1. Field of the Invention
The present invention relates to an automatic gain adjustment device and automatic gain adjustment method, and more particularly, is suitably applied to an optical disc device, for example.
2. Description of the Related Art
In optical disc devices of this kind, methods using a signal phase, signal amplitude or the like are employed in order to automatically carry out gain adjustment of a feedback control system which is used in a servo control circuit such as a focus servo or tracking servo.
For the automatic gain adjustment method using a signal phase, a phase comparison technique using a phase comparator in a servo loop has been proposed to realize the automatic gain adjustment (refer to, for example, Japanese Patent Laid-Open No. 11-24705 (page 4, FIG. 3))
FIG. 1 shows a concrete example of a gain adjustment circuit 1 which has been conventionally used. In the gain adjustment circuit 1, a disturbance signal S1 which is a sine wave and composed of a predetermined single frequency generated in a disturbance generator 2 is supplied to one input port of a phase comparator 3, and at the same time, supplied to a feedback control system 5 via an adder 4.
The feedback control system 5 is a closed circuit including a compensator 6, amplifier 7 and controlled object 8 (actuator drive system, etc.). After being phase-compensated by the compensator 6, the disturbance signal S1 to be supplied is amplified by an amplifier 7 to cause the object 8 to be controlled, and to output a signal S2 that is to return to the adder 4. In this manner, feedback control is carried out in the feedback control system 5.
The output signal S2 of the controlled object 8, which is an output of the feedback control system 5, is supplied to a band-pass filter (BPF) 9. The band-pass filter 9 extracts the same frequency band component as that of the disturbance signal S1 from the output signal S2 of the controlled object 8. The extracted frequency band component is then supplied to the phase comparator 3 via the other input port thereof. After comparing phases of the inputted signals S1 and S3, the phase comparator 3 supplies a gain setting unit 10 at the next stage with the comparison results.
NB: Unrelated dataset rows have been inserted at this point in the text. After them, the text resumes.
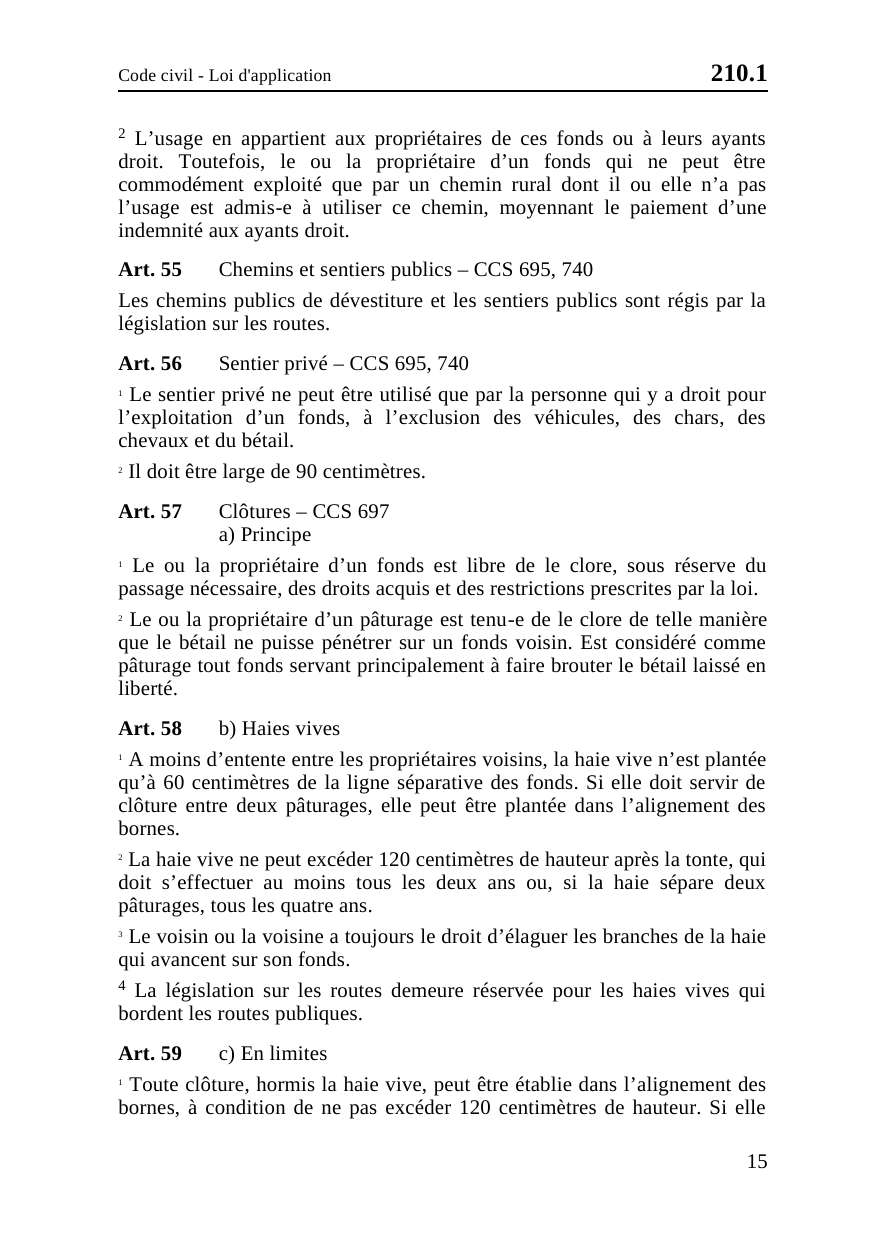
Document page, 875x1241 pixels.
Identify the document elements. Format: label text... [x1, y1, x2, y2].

text Art. 58 b) Haies vives [118, 717, 768, 739]
text Art. 59 c) En limites [118, 1042, 768, 1064]
text 4 La législation sur les routes demeure réservée pour les haies vives qui bordent les routes publiques. [118, 979, 768, 1025]
text 2 Le ou la propriétaire d’un pâturage est tenu-e de le clore de telle manière que le bétail ne puisse pénétrer sur un fonds voisin. Est considéré comme pâturage tout fonds servant principalement à faire brouter le bétail laissé en liberté. [118, 608, 768, 700]
text 2 L’usage en appartient aux propriétaires de ces fonds ou à leurs ayants droit. Toutefois, le ou la propriétaire d’un fonds qui ne peut être commodément exploité que par un chemin rural dont il ou elle n’a pas l’usage est admis-e à utiliser ce chemin, moyennant le paiement d’une indemnité aux ayants droit. [118, 127, 768, 242]
text Art. 57 Clôtures – CCS 697 a) Principe [118, 500, 768, 546]
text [118, 1073, 768, 1119]
text Art. 56 Sentier privé – CCS 695, 740 [118, 352, 768, 375]
text Les chemins publics de dévestiture et les sentiers publics sont régis par la législation sur les routes. [118, 289, 768, 335]
text Art. 55 Chemins et sentiers publics – CCS 695, 740 [118, 258, 768, 281]
text 2 Il doit être large de 90 centimètres. [118, 460, 768, 483]
text 1 Le ou la propriétaire d’un fonds est libre de le clore, sous réserve du passage nécessaire, des droits acquis et des restrictions prescrites par la loi. [118, 554, 768, 600]
text 1 A moins d’entente entre les propriétaires voisins, la haie vive n’est plantée qu’à 60 centimètres de la ligne séparative des fonds. Si elle doit servir de clôture entre deux pâturages, elle peut être plantée dans l’alignement des bornes. [118, 748, 768, 839]
text 1 Le sentier privé ne peut être utilisé que par la personne qui y a droit pour l’exploitation d’un fonds, à l’exclusion des véhicules, des chars, des chevaux et du bétail. [118, 383, 768, 452]
text 2 La haie vive ne peut excéder 120 centimètres de hauteur après la tonte, qui doit s’effectuer au moins tous les deux ans ou, si la haie sépare deux pâturages, tous les quatre ans. [118, 848, 768, 917]
text 3 Le voisin ou la voisine a toujours le droit d’élaguer les branches de la haie qui avancent sur son fonds. [118, 925, 768, 971]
The gain setting unit 10 adjusts in real time a gain of the amplifier 7 in the feedback control system 5 based on the comparison results obtained from the phase comparator 3 such that a phase difference, which is the comparison result, falls within a certain range.
A gain of the feedback control system is defined by frequency transfer function in general. It is ideally desirable that a gain of the amplifier in the open loop be adjusted such that an actual gain becomes 0 dB at the frequency (hereinafter referred to as a crossover frequency) where an open loop gain of the feedback control system becomes 0 dB.
As shown in FIG. 1, in a case where the disturbance signal S1 is set at a crossover frequency fc and supplied from the disturbance generator 2 to the feedback control system 5, the open loop gain determined by the compensator 6, amplifier 7 and controlled object 8 in the feedback control system 5 is represented by Y/X, where signal amplitudes at point A, X and Y are A, X, and Y, respectively.
Assuming that the open loop gain Y/X is G, a closed loop gain determined by the adder 4, compensator 6, amplifier 7 and controlled object 8 in the feedback control system 5 is represented by Y/A, which can be represented by G/(1+G) by using G.
When the gain adjustment is carried out with the disturbance signal S1 that has been set at the crossover frequency fc output from the disturbance generator 2, since the open loop gain G and closed loop gain G/(1+G) differ from each other as described above, the closed loop gain G/(1+G) at the crossover frequency fc becomes 0 dB. On the other hand, the open loop gain G does not become 0 dB.
Accordingly, it is necessary that a signal having a crossover frequency f′c be output from the disturbance generator 2 in order for the open loop gain G to become 0 dB at the crossover frequency fc. This involves additional steps of calculating the crossover frequency f′c from an actual measurement and the like previously.
When the open loop gain G does not become 0 dB at the crossover frequency fc after completion of the gain adjustment, an additional gain adjustment needs to be carried out with the crossover frequency f′c changed. In this case, also a frequency band of the band-pass filter 9 must be changed.
Further, phases of the two signals S1 and S3 must be detected for comparison by the phase comparator 3. However, actual signals contain noises and the like, with the result that it has been difficult to accomplish accurate detection of the phases.